一方、長野県庁の部局長会議では、阿部守一知事が県幹部を前に引き締まった表情で抱負を述べました。災害や事故を未然に防ぐことこそが行政の原点であると、危機管理の重要性を改めて強調しています。また、地域経済を支える足元でも復興への動きが加速しています。八十二銀行の湯本昭一頭取は、大きな試練に見舞われた地域の再生を金融面からしっかりと下支えしていく年にしたいと、力強い決意を表明されました。
逆風をチャンスに変える!経営トップが語る未来への挑戦
世界情勢に目を向けると、国内外のビジネス環境は先行き不透明な霧に包まれています。米中貿易摩擦、つまりアメリカと中国の貿易における対立や関税の掛け合いに端を発した世界的な経済の停滞に加え、円高という厳しい逆風が企業の前に立ちはだかっています。このような不確実性の高い時代だからこそ、企業の存在意義である「社会的役割」を再認識し、持続可能な成長を目指す姿勢がこれまで以上に求められているのではないでしょうか。
セイコーエプソンの碓井稔社長は社員向けの挨拶会で、厳しい経営環境を前提としながらも、前向きなメッセージを届けました。素晴らしい商品やサービスが形になりつつある今こそが好機であると捉え、社会から「なくてはならない」と必要とされる会社を目指し、全員が一丸となってブレずに進もうと呼びかけています。逆境をチャンスに変えようとするこの情熱的な姿勢は、働く社員のみならず、私たち読者にも大きな勇気を与えてくれます。

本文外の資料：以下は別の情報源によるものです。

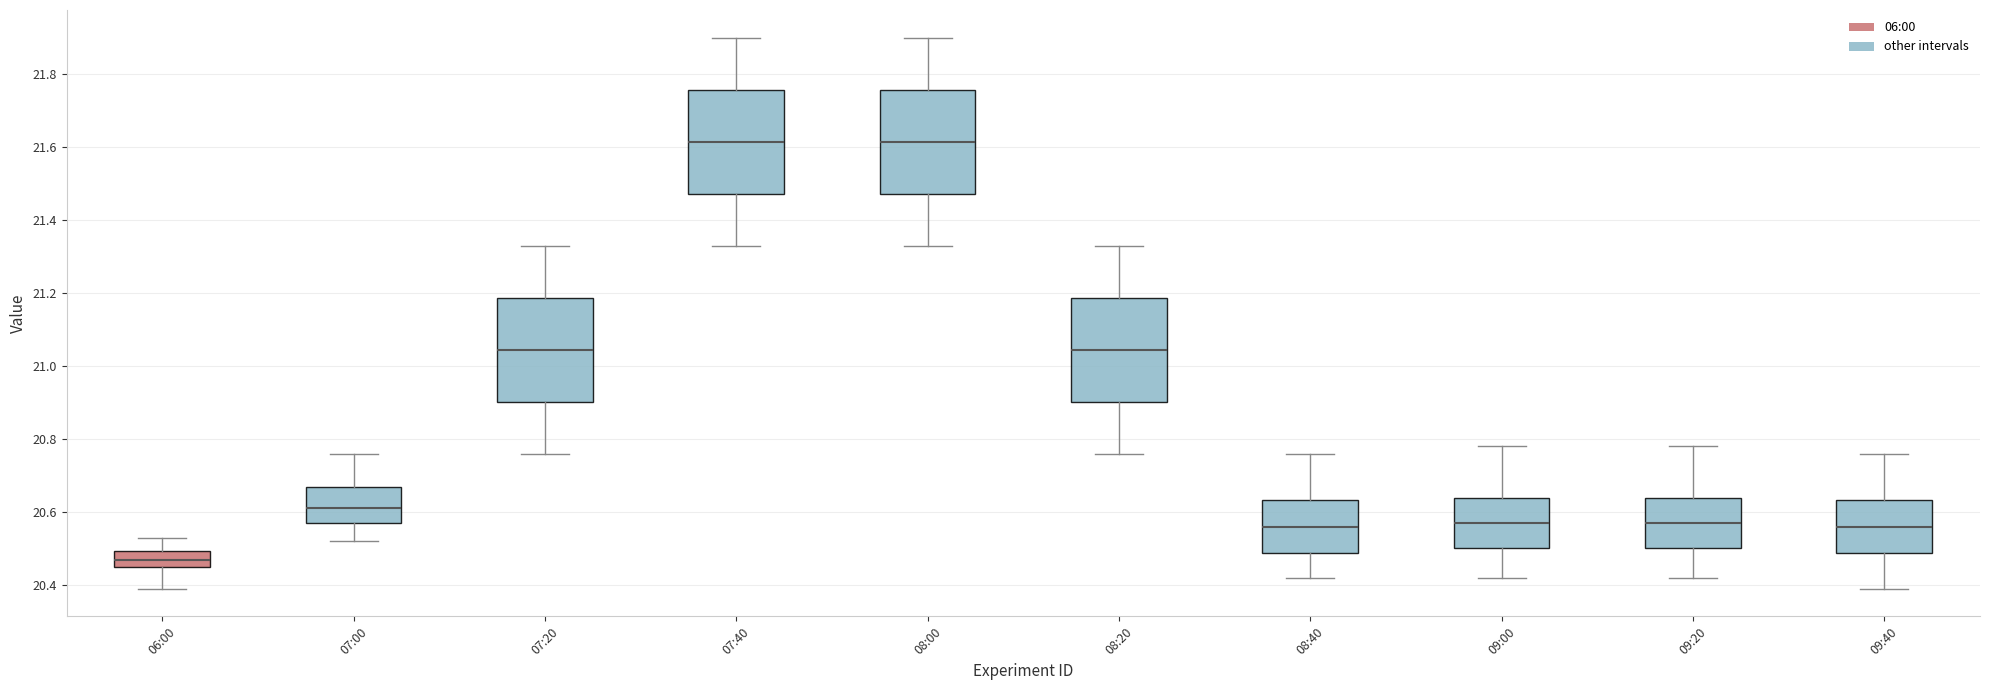

Where is the lower edge of the box for 09:40 on the y-axis? The values are not printed on the chart, so give them approximately, as read against the axis.

20.48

また、キノコ生産大手であるホクトの水野雅義社長は、創業から30年を超えた今だからこそ、原点に立ち返る重要性を説きました。広い視野を保ちながら、何事にも果敢に挑む少年のようなチャレンジ精神を忘れない年にしたいと語っています。守りに入るのではなく、あえて攻めの姿勢を崩さないそのマインドからは、長年業界をリードしてきたトップとしての確固たる自信と、さらなる進化への貪欲な姿勢がひしひしと伝わってきます。
そして、長野銀行の西沢仁志頭取は、2020年が創業70周年という大きな節目であり、中期経営計画の2年目にあたる「勝負の年」であると言及されました。中期経営計画とは、企業が3年から5年先を見据えて策定する具体的な成長戦略のロードマップのことです。「もしこれが達成できなかったら」という健全な危機感を共有し、未来へ突き進む覚悟を示しました。この適度な緊張感こそが、組織を劇的に変革させる原動力になるはずです。